I stepped away and looked at the reservoir’s breathtaking expanse. ‘It’s incredible,’ I said. ‘I admit I had my doubts. But from up here you can see the extent of Frost’s vision. I feel privileged to be part of it.’
Lightning, the Castle’s Archer, said seriously, ‘Well, I hope it is not just the latest of the thousand plans we have tried and had to put aside.’
Eleonora shivered. She was wearing Lightning’s long, fur-lined overcoat and, statuesque as she was, it nearly fit her. Her scale armour glittered underneath. Awians sometimes wear full plate, but prefer their traditional scale mail and I can understand why because plate is horribly restrictive.
She had tipped her helmet back from her head and it hung upside down from a strap showing its green satin lining. It had eye holes and a nosepiece in the Awian style. Its copper-pink horsehair crest rustled against her back and nearly touched the ground. Her chain mail coif and scale shirt were copper-coloured too, and damascened with a raised pattern of feathers matching her greaves and vambraces. She had pulled out her satin undershirt a little between each joint.

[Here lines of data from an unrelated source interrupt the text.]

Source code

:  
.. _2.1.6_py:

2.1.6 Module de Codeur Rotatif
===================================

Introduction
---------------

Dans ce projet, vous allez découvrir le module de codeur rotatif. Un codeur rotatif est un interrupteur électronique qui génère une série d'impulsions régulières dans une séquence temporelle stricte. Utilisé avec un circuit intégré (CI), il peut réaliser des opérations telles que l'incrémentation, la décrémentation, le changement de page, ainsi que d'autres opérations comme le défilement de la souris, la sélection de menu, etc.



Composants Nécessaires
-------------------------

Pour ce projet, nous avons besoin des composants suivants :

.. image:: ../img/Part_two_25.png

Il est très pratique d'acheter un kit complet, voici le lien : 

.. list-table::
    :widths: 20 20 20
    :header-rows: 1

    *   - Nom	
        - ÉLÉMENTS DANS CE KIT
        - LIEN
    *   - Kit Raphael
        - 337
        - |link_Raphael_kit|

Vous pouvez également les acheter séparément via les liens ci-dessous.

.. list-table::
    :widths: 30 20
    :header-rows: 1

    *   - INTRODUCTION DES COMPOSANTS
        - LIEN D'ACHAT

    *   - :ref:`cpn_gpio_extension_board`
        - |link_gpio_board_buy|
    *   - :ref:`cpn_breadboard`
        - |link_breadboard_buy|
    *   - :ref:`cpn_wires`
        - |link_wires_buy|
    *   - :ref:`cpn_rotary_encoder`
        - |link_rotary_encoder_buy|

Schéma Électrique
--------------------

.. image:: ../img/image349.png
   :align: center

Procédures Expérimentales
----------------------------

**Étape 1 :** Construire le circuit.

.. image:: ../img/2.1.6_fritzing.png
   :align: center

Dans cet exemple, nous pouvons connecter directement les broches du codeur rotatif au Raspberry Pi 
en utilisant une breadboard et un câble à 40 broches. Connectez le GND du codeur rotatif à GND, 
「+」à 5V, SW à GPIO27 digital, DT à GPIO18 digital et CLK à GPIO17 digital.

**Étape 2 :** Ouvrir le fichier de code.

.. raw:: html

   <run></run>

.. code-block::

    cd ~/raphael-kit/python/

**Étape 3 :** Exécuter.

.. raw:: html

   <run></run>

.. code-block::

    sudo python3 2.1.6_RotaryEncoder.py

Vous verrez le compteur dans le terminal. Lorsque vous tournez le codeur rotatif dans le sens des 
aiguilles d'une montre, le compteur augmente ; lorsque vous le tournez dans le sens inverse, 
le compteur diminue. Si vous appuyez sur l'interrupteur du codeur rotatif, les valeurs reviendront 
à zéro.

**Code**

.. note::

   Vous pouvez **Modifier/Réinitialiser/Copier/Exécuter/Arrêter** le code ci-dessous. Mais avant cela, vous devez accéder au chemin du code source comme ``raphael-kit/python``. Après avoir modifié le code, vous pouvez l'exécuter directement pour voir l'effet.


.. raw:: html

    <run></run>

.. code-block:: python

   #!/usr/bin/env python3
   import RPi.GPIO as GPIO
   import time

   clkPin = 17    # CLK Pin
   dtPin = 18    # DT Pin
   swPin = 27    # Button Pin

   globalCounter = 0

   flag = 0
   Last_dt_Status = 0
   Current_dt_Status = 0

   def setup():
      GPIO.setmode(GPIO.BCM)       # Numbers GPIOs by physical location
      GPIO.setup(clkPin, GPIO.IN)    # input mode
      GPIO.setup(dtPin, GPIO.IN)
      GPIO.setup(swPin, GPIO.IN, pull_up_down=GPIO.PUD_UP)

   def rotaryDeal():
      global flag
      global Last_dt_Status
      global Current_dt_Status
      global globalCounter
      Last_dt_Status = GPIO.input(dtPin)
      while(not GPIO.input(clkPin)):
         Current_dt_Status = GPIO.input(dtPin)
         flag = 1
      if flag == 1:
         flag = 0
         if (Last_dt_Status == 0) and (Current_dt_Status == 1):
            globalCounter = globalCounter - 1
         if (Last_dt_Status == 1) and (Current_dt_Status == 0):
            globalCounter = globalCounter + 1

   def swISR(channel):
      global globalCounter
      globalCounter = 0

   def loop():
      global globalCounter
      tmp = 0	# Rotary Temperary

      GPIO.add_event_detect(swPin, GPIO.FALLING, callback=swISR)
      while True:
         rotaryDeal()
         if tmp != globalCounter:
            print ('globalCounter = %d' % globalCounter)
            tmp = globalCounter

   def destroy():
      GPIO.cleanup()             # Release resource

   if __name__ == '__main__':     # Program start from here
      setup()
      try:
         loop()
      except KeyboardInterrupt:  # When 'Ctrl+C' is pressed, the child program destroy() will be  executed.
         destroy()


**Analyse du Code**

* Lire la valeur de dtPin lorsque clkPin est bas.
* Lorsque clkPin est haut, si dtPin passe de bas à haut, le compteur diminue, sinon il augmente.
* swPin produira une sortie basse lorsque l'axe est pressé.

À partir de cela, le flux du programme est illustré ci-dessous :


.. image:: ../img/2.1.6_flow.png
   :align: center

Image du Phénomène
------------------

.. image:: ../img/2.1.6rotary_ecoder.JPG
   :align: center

Eleonora had a wide, prominent face with a delicate, tip-tilted nose. I should say she was good-looking but she had a sly and filthy smile. Her ecru wings were naturally a different colour than her close-cropped dark hair, a phenomenon so rare I had never seen it before.
I said, ‘Queen Eleonora, I don’t know if you realise the time but you’re already late for the press conference and Frost sent me to call you back.’
‘Oh, I suppose we must attend,’ she said huskily. She set off along the walkway, between the sheer drop on one side and the lapping water on the other. She strode with a slow, shapely-legged pace; from the deliberate way she carried herself it was clear she was used to being looked at.
She continued to enthuse as we joined her. ‘If this works we have a way of destroying the Paperlands completely. The effect’s there, right before our eyes! The Insects move out of the flooded area, make a new Wall and retreat behind it. Of their own accord, without any resistance!’
‘Then we drain the area and in we go!’ I said.
‘Let us concentrate on clearing this patch first,’ said Lightning.
Eleonora smiled. ‘It all depends on infantry. We’ll position them while Frost empties the lake. Isn’t that right?’
‘Yes.’ Lightning indicated the town squatting in the mid-distance. A constant queue of mules and baggage carts plodded towards it, bringing provisions and tackle in preparation to set up the camp that would soon be surrounding it. Outriders protected the convoy, riding in formation at specified distances from the road as soon as they entered Lowespass. We had not yet mustered the main body of the cavalry, because they consume a tremendous amount of fodder. In the other direction a tumbrel cart of manure was setting out from the stables towards the pine plantation. ‘We will position twenty battalions of Select, wielding axes, there…and there.’